# How should a guy approach an ex?



## LongWalk (Apr 4, 2013)

A TAM poster (Link) is having second thoughts about his impending divorce. He wants to reconcile. The problem is that he and his ex are getting along as co-parents. She has probably dated some other guy. He has been with another woman.

Still, the D is not final. How can a guy in his position approach his ex. It's awkward.

Is the best approach to seduce, be up front, aim for casual dates with the child as the reason to meet?

Just start clicking like on Facebook everyday?


----------



## Deejo (May 20, 2008)

I actually think this is a normal arc. Especially when all of a sudden you find that you are relating to one another civilly.

I'd also argue that rather than believing that is a sign to reconcile, that it is a confirmation that you should continue moving forward with dissolution.

I'm a big proponent of divorcing with dignity.


----------



## BrutalHonesty (Apr 5, 2015)

> How should a guy approach an ex?


Why is this posted in the ladies lounge? Are you searching for something only a woman can answer? 

Anyway, personally, exes are exes because of certain reasons. With billions of other women on the planet i would lose no time with an attempt that has already failed before. 

If they are being civil and co-parenting properly, then better leave it at that.


----------



## toonaive (Dec 13, 2012)

You shouldnt.


----------



## LongWalk (Apr 4, 2013)

I posted the question here because I imagine that most of the time a couple who getting along better once they head towards divorce are as Deejo points out doing something right. However, if a man genuinely wants to put the idea out there, how should it be done?

Maybe I should posted somewhere else.


----------



## Sandie (Mar 31, 2015)

that's like saying whats the right way to shoot oneself in the head?

There is no right way!


----------

____________________

--- Exercise aim ---
In the forum thread about approaching an ex, what does Deejo say they are a big proponent of?

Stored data
____________________

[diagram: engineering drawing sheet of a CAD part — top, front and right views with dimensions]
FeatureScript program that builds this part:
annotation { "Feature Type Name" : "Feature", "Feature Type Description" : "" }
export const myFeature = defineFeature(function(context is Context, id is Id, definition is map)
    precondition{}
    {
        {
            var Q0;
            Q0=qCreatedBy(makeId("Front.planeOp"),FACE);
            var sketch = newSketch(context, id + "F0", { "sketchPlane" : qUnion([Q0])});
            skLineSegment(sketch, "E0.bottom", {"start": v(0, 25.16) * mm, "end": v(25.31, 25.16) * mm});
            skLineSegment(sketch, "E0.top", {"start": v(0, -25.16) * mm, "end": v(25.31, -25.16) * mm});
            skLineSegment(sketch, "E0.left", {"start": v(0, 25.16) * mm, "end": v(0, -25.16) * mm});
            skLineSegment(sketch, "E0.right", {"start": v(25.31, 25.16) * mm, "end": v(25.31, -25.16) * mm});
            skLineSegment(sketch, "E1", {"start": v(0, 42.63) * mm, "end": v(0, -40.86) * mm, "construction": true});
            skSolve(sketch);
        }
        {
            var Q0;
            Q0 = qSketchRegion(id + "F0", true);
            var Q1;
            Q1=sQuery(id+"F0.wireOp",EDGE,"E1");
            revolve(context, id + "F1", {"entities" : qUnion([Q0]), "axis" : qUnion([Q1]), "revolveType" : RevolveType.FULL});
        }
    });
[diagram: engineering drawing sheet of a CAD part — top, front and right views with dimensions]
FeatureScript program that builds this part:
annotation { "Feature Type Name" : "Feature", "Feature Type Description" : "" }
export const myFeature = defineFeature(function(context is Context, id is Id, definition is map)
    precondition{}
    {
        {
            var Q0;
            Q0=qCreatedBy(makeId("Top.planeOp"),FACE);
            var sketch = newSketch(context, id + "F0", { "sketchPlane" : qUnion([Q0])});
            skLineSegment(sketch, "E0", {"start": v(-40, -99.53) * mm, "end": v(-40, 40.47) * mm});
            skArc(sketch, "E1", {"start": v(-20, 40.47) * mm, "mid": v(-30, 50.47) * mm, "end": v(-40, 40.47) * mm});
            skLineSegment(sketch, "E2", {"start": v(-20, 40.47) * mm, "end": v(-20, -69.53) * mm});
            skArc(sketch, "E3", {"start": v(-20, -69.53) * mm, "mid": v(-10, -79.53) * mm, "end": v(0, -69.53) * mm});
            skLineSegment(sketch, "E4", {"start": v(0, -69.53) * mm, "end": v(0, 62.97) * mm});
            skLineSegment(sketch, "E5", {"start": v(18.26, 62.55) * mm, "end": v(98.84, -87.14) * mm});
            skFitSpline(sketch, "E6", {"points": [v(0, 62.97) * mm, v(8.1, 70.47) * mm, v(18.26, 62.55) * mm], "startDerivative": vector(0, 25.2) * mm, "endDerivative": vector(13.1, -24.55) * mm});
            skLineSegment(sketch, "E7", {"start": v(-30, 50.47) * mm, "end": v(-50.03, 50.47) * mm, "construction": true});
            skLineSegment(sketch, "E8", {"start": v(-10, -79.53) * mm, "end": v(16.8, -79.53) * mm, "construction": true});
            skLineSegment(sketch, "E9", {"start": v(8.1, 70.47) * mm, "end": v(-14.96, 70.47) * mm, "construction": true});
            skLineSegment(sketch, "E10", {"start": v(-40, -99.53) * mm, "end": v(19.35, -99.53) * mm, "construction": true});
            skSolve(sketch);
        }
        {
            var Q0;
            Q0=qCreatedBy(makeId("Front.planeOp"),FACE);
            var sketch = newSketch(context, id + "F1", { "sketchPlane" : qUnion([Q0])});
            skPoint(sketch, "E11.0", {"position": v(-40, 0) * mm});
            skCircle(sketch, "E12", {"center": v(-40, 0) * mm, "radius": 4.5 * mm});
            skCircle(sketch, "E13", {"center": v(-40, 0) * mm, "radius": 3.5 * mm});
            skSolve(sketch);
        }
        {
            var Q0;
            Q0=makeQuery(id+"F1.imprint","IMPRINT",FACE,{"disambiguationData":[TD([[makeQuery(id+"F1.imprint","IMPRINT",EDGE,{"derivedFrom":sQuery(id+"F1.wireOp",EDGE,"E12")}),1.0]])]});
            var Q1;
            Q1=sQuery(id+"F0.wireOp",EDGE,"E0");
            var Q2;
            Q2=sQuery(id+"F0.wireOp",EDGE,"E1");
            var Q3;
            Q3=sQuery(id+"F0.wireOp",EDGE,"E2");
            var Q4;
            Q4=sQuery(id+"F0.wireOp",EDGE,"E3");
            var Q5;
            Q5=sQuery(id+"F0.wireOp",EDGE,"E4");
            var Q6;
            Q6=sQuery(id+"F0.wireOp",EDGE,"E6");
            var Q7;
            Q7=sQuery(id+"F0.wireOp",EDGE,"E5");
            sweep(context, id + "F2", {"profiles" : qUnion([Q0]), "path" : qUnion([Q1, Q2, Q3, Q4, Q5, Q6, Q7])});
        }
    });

____________________

--- Finished answer ---
Divorcing with dignity.